Fired for a tweet

A New York food truck company has met angry backlash and calls for a boycott for firing an employee who Tweet-shamed non-tipping customers.

Fired for a tweet

A New York food truck company has met angry backlash and calls for a boycott for firing an employee who Tweet-shamed customers who refused to tip on a $170 order.

The employee in question, Brendan O’Connor, is an intern at The Awl, a New York focused website, and worked at Milk Truck – a food truck that specialises in ‘artisinal’ grilled cheese sandwiches and milkshakes.

One day, during the lunch rush hour, employees from Glass, Lewis and Company placed a large, complicated order and failed to leave a tip, even when they were asked if they had intended not to. O’Connor decided to shame them publicly, by posting a tweet that read: “Shout out to the good people of Glass, Lewis & Co. for placing a $170 order and not leaving a tip. @glasslewis.”

The next day, Milk Truck tweeted their apologies for his behaviour, but it didn’t stop there.

O’Connor wrote about the incident in The Awl and described how two days after the tweet his boss asked if he could talk that afternoon. He told O’Connor that he had received a call from the company. “Apparently, those employees were mortified that their lunch truck had tip-shamed them – the home office in San Francisco even got involved,” O’Connor wrote.

His boss said that he had to let him go; “The company has a way of doing things and he thought I’d understood that,” O’Connor wrote.

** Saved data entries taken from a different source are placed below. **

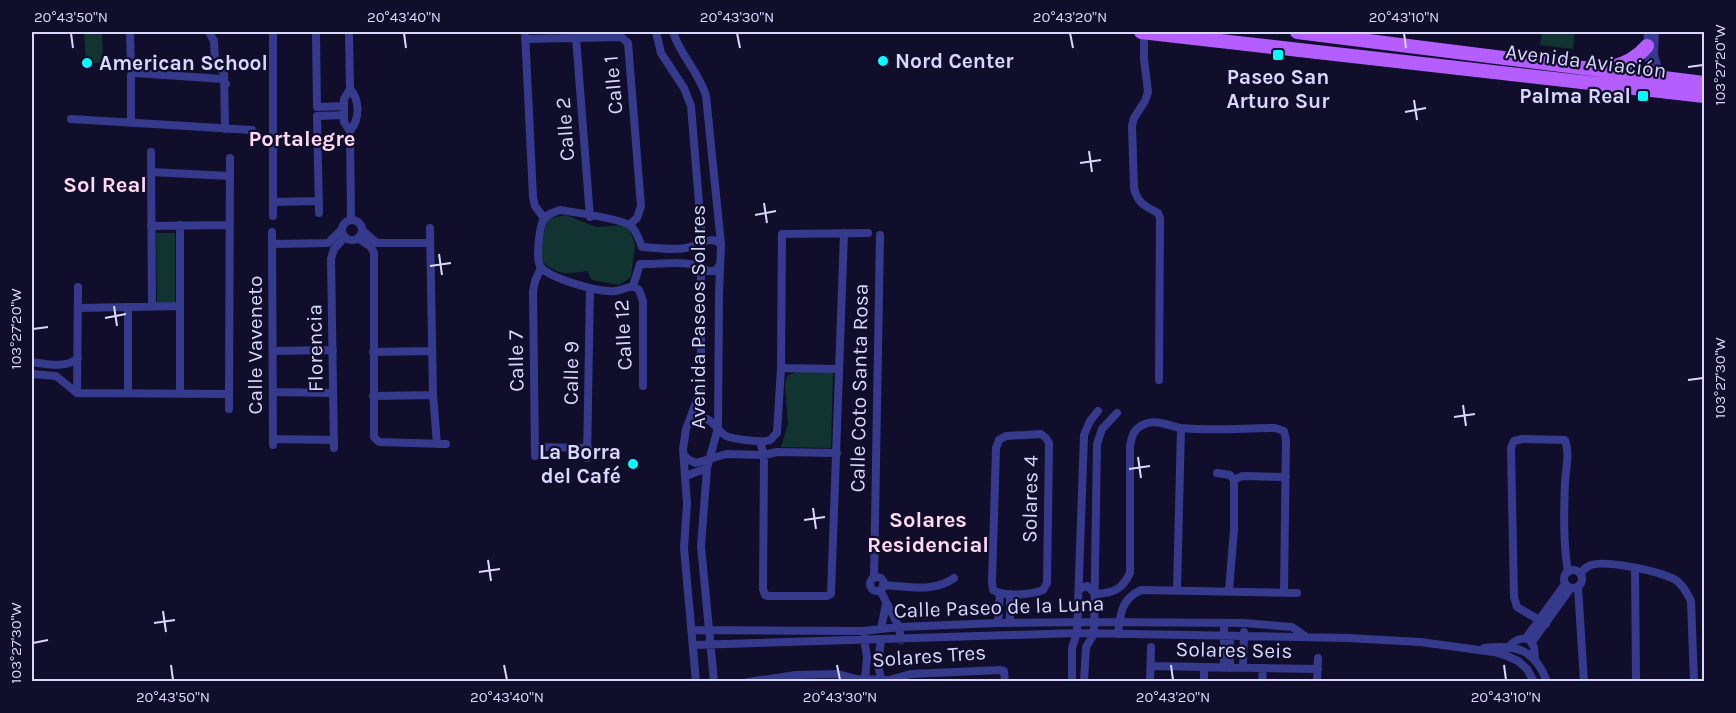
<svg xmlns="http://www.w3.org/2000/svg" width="1736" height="713" font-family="Karla,sans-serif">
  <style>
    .green { fill: #113430 }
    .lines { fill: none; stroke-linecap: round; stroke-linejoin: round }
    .street { stroke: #363a8c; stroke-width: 8 }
    .primary { stroke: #b55eff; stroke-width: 14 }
    .ticks { fill: none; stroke: #d8d7ff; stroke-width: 2 }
    .poi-dot { fill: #03fcff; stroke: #100e2a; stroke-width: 2 }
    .labels { text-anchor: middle; stroke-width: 4.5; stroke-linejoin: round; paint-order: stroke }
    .poi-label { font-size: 21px; font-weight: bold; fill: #d8d7ff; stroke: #100e2a; text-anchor: start }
    .street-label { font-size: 21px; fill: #d8d7ff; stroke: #100e2a }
    .neighbourhood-label { font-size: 22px; font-weight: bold; fill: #ffd9f5; stroke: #100e2a }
    .neatline { fill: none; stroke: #d8d7ff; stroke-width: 2 }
    .ticks-label { font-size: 15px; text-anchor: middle; fill: #d8d7ff }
  </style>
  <rect width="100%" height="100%" fill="#100e2a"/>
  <path class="green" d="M84,32H102L103,63H86Z
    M1542,32H1575L1573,49L1540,45Z
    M566,215L596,227L628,225L635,245L631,277L619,285L592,280L587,271C563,275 558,275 539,259L547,219Z
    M156,233H175V304L157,303Z
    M800,370L833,372L831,448L781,447L788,424L785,385L787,376Z"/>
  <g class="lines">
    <path class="street" d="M130,32L131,69L135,73L131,75V123
      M209,32L214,41L215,61L224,73L225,129
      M316,32L317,107L344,106
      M349,32L350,89L344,99V122L350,131L351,219
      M525,32L533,197L535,206L544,218
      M656,32L661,53L684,88L691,106L701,228V390L686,429L683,449L687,504L684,548L696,682
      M673,32C680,55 699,72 706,96L721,244L719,294L718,428L707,468L701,546L714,682
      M1144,32V59L1148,92L1145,101L1134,118L1132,126L1134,188C1138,204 1145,206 1158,213L1160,218L1159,380
      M1648,32L1647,46L1651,79
      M1655,32L1654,54L1661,81
      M576,38L590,217
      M525,39L621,37L628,43L641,206L637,218L630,224
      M135,73L223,79L226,84
      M350,89C360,100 360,119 350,131
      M71,119L252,130
      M151,152L152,307
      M151,172L230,176
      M273,202L319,201
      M319,213L317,116L344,115
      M273,216V32
      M342 230a10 10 0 1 1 20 0a10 10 0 1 1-20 0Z
      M151,226L229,225
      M430,228L433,395L437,444
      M362,230L377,243H429
      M272,232L273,445
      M358,238L371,247L374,253V437L379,442L446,444
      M272,244L328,243L342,229
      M633,286C627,288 621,290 615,291C600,293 548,278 540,266C536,258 539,227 544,219C547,214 554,212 560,210C572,212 624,219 631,226C637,232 639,239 642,247C657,248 676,251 690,247C703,244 709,235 721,244
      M633,286L640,264C661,265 691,258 708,271H715L720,265
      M633,286L639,290L643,301V386
      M78,308L180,306
      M273,351L333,350
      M373,352L432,351
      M32,362C47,364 65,369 78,358
      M781,368L839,369
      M32,374L56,376L77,393
      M273,392L333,393
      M77,393L229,394
      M77,393L78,287
      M128,393V307
      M180,394V225
      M373,396L433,395
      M229,409L230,158
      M690,421C711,411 711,426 726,436C732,439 764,443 770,440C773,438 774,435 777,433L781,368L782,234L868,233
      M1041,434L1046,438L1049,443L1047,583L1043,590C1030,595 1005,597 993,590L992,582L996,448L999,440L1006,436Z
      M273,439L334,440
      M760,442L764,455L763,589L765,595L769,596H827L831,594L844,233
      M535,447L588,448
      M334,448L331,259L334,249L345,237
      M684,455L689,460L696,463L726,454L764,455L777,452L837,453
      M535,456L533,291L535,281L541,268
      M587,458L590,288
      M1217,473L1230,475L1234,480
      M686,476L707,468
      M1234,480L1242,476L1286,477
      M1635,568L1636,682
      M1564 579a9 9 0 1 1 18 0a9 9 0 1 1-18 0Z
      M1580,573C1583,570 1586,567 1591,565C1607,560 1658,571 1674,579C1682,583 1687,593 1691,601L1694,682
      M870 584a7 7 0 1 1 14 0a7 7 0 1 1-14 0Z
      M874,578L880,235
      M883,585C907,586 934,593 954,578
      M1578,587L1584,682
      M1079,589L1087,586L1096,594C1113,593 1122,590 1130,573V446C1132,435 1134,428 1145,424C1157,419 1169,426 1181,428C1212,431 1244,428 1275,428L1284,431L1286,440L1284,592
      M880,590L899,627L901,640
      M1177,590L1181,428
      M1229,591L1234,529V480
      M1010,594V623
      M998,623L1000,593
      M1546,624L1517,607L1514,597L1511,448L1514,441L1522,439L1565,440C1570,453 1566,468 1565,482C1564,511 1563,543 1568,572
      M881,629L886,604
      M692,630L863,631L899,627L998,623L1094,622L1244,623L1292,627L1305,636
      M1118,634C1120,615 1121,599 1141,590L1297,593
      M864,638L867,657L865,679
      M1526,638L1565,584
      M1532,642L1571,588
      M693,645L1077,633L1347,638L1420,642L1494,652L1507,656L1518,661L1527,669L1534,682
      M1484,648C1516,644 1535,649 1547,682
      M1508,648C1513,641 1521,637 1529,639L1534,647L1535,660
      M1151,666L1318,669
      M1224,668V623
      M1230,668V636
      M1243,668L1244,632
      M881,679L878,665L881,640
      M748,682L796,675L838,674L856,679L889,680L911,674L1000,670L1004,671L1005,682
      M1072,682V648L1077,633L1084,435L1090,421L1098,411
      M1084,682L1086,647L1094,634L1097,444L1102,429L1117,413
      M1150,682L1151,647
      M1204,682V667
      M1262,682L1263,668
      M1317,682L1318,658"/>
    <path class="primary" d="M1141,32L1704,96
      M1297,32L1704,83
      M1608,68C1623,65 1637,58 1647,46"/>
  </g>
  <path class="ticks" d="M71,33L73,48M404,33L406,48M737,33L740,48M1070,33L1073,48M1404,33L1406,48M1688,67L1703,65M1414,100L1417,120M1405,112L1426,108M1089,151L1092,172M1080,163L1101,160M764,203L767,223M755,215L776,211M439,254L442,275M430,266L451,263M114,306L117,326M105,318L126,314M33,329L48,327M1688,380L1703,378M1463,405L1466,426M1454,417L1475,414M1138,457L1141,478M1129,469L1150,466M813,508L816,529M804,520L825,517M488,560L491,581M479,572L500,569M163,611L166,632M154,623L175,620M33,643L48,640M171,665L173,680M504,665L507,680M837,665L840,680M1171,665L1173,680M1504,665L1506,680"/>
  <g class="poi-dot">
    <rect x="1272" y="49" width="12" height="12" rx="3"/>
    <circle cx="883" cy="61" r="6"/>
    <circle cx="87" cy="63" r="6"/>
    <rect x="1637" y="90" width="12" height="12" rx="3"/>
    <circle cx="633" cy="464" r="6"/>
  </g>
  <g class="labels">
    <g class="poi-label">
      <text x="895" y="68">Nord Center</text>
      <text x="99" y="70">American School</text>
      <text x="1278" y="84" text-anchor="middle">Paseo San<tspan x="1278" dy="24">Arturo Sur</tspan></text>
      <text x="1631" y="103" text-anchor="end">Palma Real</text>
      <text x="621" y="459" text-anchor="end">La Borra<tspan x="621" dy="24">del Café</tspan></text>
    </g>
    <g class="street-label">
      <text transform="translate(1586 61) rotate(7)" y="7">Avenida Aviación</text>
      <text transform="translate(613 85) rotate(-95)" y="7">Calle 1</text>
      <text transform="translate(565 129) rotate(-94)" y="7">Calle 2</text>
      <text transform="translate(698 317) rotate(-90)" y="7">Avenida Paseos Solares</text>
      <text transform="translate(623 335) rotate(-93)" y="7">Calle 12</text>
      <text transform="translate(255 345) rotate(-90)" y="7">Calle Vaveneto</text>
      <text transform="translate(315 348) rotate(-91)" y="7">Florencia</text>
      <text transform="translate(516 361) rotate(-91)" y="7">Calle 7</text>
      <text transform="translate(571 373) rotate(-89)" y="7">Calle 9</text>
      <text transform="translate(859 388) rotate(-89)" y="7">Calle Coto Santa Rosa</text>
      <text transform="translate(1030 499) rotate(-89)" y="7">Solares 4</text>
      <text transform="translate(999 607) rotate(-2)" y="7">Calle Paseo de la Luna</text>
      <text transform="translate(1234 650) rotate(1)" y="7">Solares Seis</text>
      <text transform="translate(929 656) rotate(-4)" y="7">Solares Tres</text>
    </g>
    <g class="neighbourhood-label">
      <text x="302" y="146">Portalegre</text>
      <text x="105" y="192">Sol Real</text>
      <text x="928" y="527">Solares<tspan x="928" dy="25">Residencial</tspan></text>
    </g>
  </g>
  <rect width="1736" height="713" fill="none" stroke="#100e2a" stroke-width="66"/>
  <rect x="33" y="33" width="1670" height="647" class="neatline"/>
  <g class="ticks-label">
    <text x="71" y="22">20°43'50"N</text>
    <text x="404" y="22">20°43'40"N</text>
    <text x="737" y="22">20°43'30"N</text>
    <text x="1070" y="22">20°43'20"N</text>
    <text x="1404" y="22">20°43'10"N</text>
    <text transform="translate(1720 65) rotate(-90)" y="5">103°27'20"W</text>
    <text transform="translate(16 329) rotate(-90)" y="5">103°27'20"W</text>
    <text transform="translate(1720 378) rotate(-90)" y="5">103°27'30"W</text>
    <text transform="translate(16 643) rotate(-90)" y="5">103°27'30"W</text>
    <text x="173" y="702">20°43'50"N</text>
    <text x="507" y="702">20°43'40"N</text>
    <text x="840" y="702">20°43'30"N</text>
    <text x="1173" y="702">20°43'20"N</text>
    <text x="1506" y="702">20°43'10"N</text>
  </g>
</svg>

O’Connor has since told the New York Daily News that he wasn’t surprised that he was fired. However, he clearly thought the case highlighted some inequities. “A part-time food-truck worker with 300 Twitter followers managed to shame some Wall Street firm into getting him fired. What  a world,” he concluded The Awl piece.

Would you have fired O’Connor for Tweet-shaming Glass, Lewis and Company? Or should his boss stood by his actions?